» TO BE DONE
Update the material from its first line through the line containing "title Data Mining [87, 350, 1576, 507]", replacing "pixels" with "px" and leaving all else unchanged.

» DATASET
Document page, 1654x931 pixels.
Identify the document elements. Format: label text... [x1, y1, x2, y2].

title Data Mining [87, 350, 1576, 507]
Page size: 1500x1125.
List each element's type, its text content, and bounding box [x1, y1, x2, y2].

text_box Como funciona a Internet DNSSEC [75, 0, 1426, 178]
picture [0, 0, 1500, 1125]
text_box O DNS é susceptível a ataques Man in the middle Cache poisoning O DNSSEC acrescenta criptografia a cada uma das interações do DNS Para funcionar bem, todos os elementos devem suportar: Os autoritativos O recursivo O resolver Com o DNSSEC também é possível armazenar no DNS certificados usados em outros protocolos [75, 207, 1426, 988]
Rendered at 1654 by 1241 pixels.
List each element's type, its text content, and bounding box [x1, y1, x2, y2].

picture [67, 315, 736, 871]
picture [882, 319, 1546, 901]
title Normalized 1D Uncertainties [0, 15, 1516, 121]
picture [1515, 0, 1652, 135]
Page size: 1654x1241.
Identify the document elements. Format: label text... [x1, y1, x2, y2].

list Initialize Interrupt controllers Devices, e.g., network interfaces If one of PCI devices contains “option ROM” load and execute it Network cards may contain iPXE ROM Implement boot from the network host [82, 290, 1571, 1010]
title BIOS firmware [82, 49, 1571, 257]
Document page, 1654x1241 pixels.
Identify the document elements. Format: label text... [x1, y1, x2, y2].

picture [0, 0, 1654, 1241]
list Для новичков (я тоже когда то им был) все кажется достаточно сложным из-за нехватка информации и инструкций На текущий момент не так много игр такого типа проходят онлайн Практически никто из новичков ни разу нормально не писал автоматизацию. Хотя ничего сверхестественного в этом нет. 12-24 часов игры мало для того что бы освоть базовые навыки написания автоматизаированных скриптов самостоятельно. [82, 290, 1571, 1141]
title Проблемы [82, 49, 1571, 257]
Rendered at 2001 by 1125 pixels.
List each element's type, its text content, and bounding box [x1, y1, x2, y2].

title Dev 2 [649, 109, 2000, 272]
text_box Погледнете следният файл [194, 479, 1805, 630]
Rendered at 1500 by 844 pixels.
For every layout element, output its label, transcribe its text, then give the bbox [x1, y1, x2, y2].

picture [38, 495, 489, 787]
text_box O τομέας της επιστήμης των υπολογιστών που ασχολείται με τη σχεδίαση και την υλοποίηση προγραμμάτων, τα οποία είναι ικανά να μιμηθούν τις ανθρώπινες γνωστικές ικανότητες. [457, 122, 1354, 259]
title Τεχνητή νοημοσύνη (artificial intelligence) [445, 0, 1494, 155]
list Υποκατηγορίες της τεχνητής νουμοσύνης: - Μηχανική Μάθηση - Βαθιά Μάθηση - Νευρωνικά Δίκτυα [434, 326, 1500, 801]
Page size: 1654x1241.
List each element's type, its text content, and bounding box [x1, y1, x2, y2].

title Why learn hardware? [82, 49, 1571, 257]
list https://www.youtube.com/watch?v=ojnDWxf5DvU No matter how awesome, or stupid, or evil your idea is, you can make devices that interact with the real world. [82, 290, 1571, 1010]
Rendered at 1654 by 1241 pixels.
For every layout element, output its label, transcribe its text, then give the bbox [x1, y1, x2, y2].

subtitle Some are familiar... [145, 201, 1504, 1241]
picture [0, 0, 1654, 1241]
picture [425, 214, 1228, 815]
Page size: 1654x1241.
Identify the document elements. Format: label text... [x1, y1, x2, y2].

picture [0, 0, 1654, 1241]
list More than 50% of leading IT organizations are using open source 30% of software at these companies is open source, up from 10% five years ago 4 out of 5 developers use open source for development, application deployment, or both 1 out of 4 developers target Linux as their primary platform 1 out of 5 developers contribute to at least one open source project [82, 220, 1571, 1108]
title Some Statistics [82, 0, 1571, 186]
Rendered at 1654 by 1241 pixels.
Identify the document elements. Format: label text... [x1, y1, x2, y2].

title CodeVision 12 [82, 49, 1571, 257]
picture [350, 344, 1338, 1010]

» TASK RESPONSE
Document page, 1654x931 px.
Identify the document elements. Format: label text... [x1, y1, x2, y2].

title Data Mining [87, 350, 1576, 507]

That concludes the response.